● EXERCISE REQUIREMENTS
Among the entries that follow, some lines contain the word "Azure". Show all of them.

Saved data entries
╔══
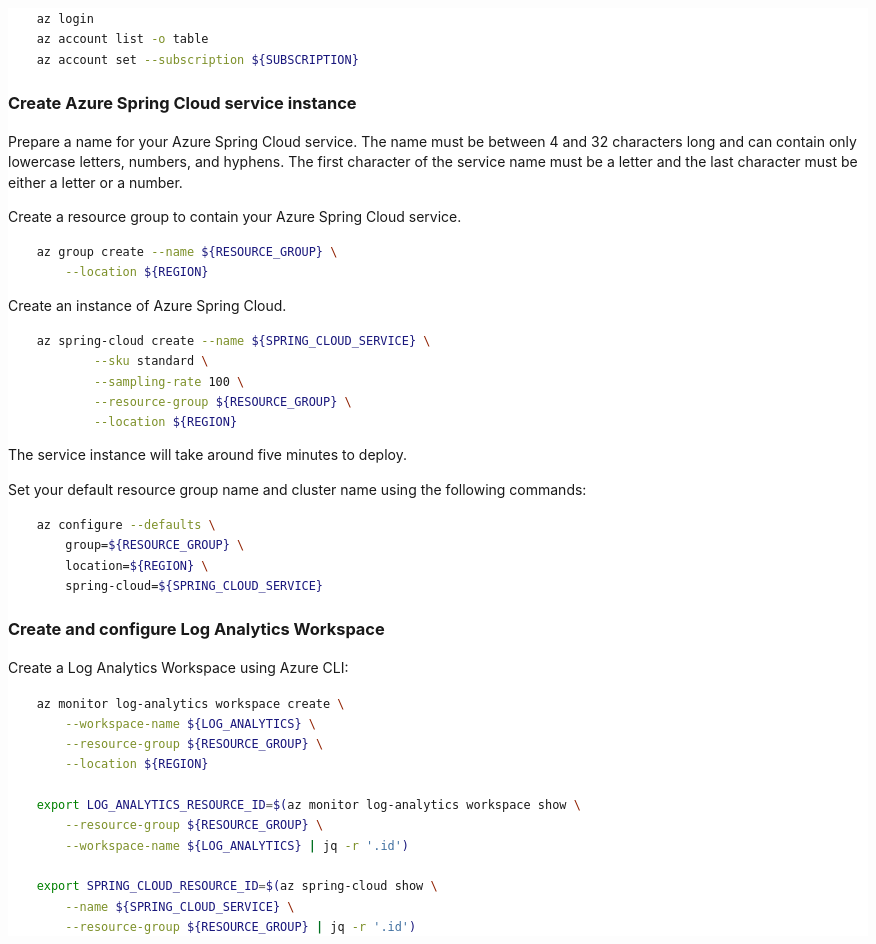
 ```bash
    az login
    az account list -o table
    az account set --subscription ${SUBSCRIPTION}
```

### Create Azure Spring Cloud service instance
Prepare a name for your Azure Spring Cloud service.  The name must be between 4 and 32 characters long and can contain only lowercase letters, numbers, and hyphens.  The first character of the service name must be a letter and the last character must be either a letter or a number.

Create a resource group to contain your Azure Spring Cloud service.

```bash
    az group create --name ${RESOURCE_GROUP} \
        --location ${REGION}
```

Create an instance of Azure Spring Cloud.

```bash
    az spring-cloud create --name ${SPRING_CLOUD_SERVICE} \
            --sku standard \
            --sampling-rate 100 \
            --resource-group ${RESOURCE_GROUP} \
            --location ${REGION}
```

The service instance will take around five minutes to deploy.

Set your default resource group name and cluster name using the following commands:

```bash
    az configure --defaults \
        group=${RESOURCE_GROUP} \
        location=${REGION} \
        spring-cloud=${SPRING_CLOUD_SERVICE}
```

### Create and configure Log Analytics Workspace

Create a Log Analytics Workspace using Azure CLI:

```bash
    az monitor log-analytics workspace create \
        --workspace-name ${LOG_ANALYTICS} \
        --resource-group ${RESOURCE_GROUP} \
        --location ${REGION}

    export LOG_ANALYTICS_RESOURCE_ID=$(az monitor log-analytics workspace show \
        --resource-group ${RESOURCE_GROUP} \
        --workspace-name ${LOG_ANALYTICS} | jq -r '.id')

    export SPRING_CLOUD_RESOURCE_ID=$(az spring-cloud show \
        --name ${SPRING_CLOUD_SERVICE} \
        --resource-group ${RESOURCE_GROUP} | jq -r '.id')
```
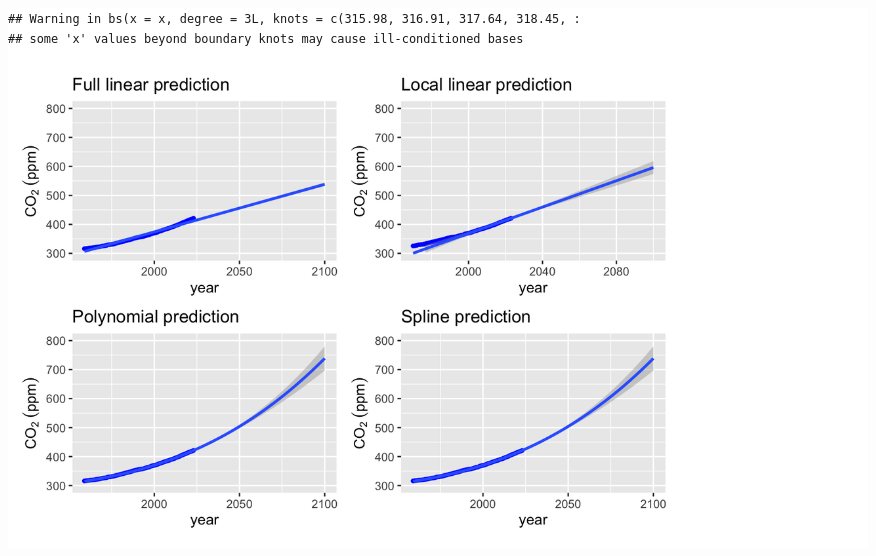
 ```
## Warning in bs(x = x, degree = 3L, knots = c(315.98, 316.91, 317.64, 318.45, :
## some 'x' values beyond boundary knots may cause ill-conditioned bases
```

<img src="11-1_Examples_files/figure-html/unnamed-chunk-14-1.png" width="672" />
╚══
● ANSWER SECTION
### Create Azure Spring Cloud service instance
Prepare a name for your Azure Spring Cloud service.  The name must be between 4 and 32 characters long and can contain only lowercase letters, numbers, and hyphens.  The first character of the service name must be a letter and the last character must be either a letter or a number.
Create a resource group to contain your Azure Spring Cloud service.
Create an instance of Azure Spring Cloud.
Create a Log Analytics Workspace using Azure CLI:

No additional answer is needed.